1. **Code Generation**: We saw how Nova Premier can generate complete, functional Python code for time series forecasting based on natural language requirements. The model produced a comprehensive solution that included data generation, model training, evaluation, and serialization.
2. **Code Debugging**: When our generated code encountered an error with XGBoost, we leveraged Nova Premier to diagnose and fix the issue. The model correctly identified that we needed to convert date values to ordinal format for proper model training.
3. **Code Explanation**: Nova Premier provided a detailed explanation of the generated code, breaking down each function's purpose and how they work together. The model even created sequence and execution diagrams to visualize the code flow.
4. **Tool Use (Function Calling)**: We demonstrated how Nova Premier can be configured to use tools, enabling it to interact with predefined functions like our data splitting capability.
5. **Code Refactoring**: Finally, we showed how Nova Premier can transform code between languages, converting our Python implementation to R while maintaining the same functionality.

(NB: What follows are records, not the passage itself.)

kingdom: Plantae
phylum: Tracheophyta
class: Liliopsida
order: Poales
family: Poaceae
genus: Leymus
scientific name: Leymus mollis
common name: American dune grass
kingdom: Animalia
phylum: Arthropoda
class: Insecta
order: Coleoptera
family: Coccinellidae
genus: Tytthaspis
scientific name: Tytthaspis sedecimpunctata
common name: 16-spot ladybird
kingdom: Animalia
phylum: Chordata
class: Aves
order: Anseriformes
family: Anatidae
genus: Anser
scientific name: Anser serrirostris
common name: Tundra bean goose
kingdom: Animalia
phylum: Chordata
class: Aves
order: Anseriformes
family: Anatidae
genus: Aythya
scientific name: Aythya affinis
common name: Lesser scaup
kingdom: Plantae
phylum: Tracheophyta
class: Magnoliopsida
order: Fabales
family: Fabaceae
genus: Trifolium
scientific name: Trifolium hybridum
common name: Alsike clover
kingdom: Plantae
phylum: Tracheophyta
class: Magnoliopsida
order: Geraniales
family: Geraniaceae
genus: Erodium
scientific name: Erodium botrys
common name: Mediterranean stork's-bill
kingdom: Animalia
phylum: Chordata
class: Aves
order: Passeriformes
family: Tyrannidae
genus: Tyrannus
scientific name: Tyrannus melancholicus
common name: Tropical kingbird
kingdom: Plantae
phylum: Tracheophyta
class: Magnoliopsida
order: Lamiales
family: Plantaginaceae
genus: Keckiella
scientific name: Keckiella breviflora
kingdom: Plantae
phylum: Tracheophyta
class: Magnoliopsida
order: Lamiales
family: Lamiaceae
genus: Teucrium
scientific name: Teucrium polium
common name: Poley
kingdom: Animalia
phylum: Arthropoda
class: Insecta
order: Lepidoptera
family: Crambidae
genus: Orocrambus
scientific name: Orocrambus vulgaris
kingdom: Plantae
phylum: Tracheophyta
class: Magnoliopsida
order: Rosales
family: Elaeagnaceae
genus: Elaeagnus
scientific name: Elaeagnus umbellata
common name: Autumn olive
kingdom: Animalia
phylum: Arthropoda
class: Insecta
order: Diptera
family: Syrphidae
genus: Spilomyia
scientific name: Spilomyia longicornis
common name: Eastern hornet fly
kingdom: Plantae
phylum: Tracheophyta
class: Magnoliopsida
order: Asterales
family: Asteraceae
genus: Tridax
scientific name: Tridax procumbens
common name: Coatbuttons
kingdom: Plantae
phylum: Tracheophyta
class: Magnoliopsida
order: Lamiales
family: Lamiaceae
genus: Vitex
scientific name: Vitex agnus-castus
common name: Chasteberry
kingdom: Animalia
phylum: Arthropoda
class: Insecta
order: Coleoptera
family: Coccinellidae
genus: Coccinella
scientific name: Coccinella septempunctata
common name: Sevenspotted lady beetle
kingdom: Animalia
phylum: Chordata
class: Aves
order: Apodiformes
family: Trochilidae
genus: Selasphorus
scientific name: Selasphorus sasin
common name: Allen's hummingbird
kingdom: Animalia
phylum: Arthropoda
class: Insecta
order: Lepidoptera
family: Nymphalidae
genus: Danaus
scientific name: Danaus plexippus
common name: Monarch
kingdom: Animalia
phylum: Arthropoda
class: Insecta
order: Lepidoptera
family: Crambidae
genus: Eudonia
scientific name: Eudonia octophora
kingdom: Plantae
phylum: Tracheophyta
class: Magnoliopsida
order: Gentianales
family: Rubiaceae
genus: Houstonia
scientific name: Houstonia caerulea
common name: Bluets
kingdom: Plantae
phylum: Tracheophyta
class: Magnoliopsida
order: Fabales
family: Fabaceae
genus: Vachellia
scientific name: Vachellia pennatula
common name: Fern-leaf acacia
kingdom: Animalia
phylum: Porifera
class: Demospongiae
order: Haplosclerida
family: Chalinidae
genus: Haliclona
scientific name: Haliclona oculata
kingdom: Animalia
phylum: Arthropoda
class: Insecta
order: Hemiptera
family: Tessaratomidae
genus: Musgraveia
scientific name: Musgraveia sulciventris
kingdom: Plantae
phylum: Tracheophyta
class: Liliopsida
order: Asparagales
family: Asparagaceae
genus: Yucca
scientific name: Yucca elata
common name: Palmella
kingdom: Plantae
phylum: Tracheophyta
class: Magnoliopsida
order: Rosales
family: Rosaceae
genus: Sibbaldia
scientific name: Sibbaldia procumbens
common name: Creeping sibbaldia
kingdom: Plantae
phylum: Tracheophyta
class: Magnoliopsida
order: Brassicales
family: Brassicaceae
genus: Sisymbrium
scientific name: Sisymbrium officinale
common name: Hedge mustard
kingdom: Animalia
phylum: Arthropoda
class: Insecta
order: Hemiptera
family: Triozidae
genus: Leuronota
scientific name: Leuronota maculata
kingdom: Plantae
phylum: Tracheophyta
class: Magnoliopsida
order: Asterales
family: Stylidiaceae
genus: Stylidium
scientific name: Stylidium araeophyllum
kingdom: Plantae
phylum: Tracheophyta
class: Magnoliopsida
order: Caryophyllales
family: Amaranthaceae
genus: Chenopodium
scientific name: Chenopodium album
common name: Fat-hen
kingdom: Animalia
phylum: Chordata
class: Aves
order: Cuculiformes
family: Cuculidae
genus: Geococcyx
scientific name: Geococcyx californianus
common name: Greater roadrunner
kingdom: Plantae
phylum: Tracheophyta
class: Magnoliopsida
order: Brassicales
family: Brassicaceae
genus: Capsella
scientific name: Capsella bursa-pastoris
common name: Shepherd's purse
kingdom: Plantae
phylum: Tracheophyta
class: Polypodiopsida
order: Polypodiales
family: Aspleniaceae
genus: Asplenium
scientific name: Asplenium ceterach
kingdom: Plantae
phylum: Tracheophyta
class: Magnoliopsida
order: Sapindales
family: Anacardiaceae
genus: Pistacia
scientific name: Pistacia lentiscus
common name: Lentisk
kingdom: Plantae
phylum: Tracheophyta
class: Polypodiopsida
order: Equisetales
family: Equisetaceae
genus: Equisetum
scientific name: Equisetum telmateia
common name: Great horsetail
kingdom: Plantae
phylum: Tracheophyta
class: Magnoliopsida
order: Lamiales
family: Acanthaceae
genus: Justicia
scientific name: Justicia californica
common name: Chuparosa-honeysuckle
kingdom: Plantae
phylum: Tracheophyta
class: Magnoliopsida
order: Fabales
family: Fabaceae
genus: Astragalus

## Benefits for Developers

- **Accelerated Development**: Nova Premier can significantly reduce the time needed to write boilerplate code and implement common patterns.
- **Learning Aid**: The detailed explanations and visualizations help developers understand complex code structures.
- **Error Resolution**: Quick identification and resolution of bugs speeds up the debugging process.
- **Cross-language Support**: The ability to translate between programming languages facilitates collaboration across teams with different technical backgrounds.

## Next Steps

To continue exploring Amazon Nova Premier's capabilities for code development:

1. Try using it for more complex software engineering tasks
2. Experiment with different programming languages and frameworks
3. Integrate it into your CI/CD pipeline for code reviews and suggestions
4. Use it to document existing codebases or legacy systems

Amazon Nova Premier represents a powerful addition to a developer's toolkit, helping to streamline development workflows, improve code quality, and accelerate project delivery while maintaining best practices in software engineering.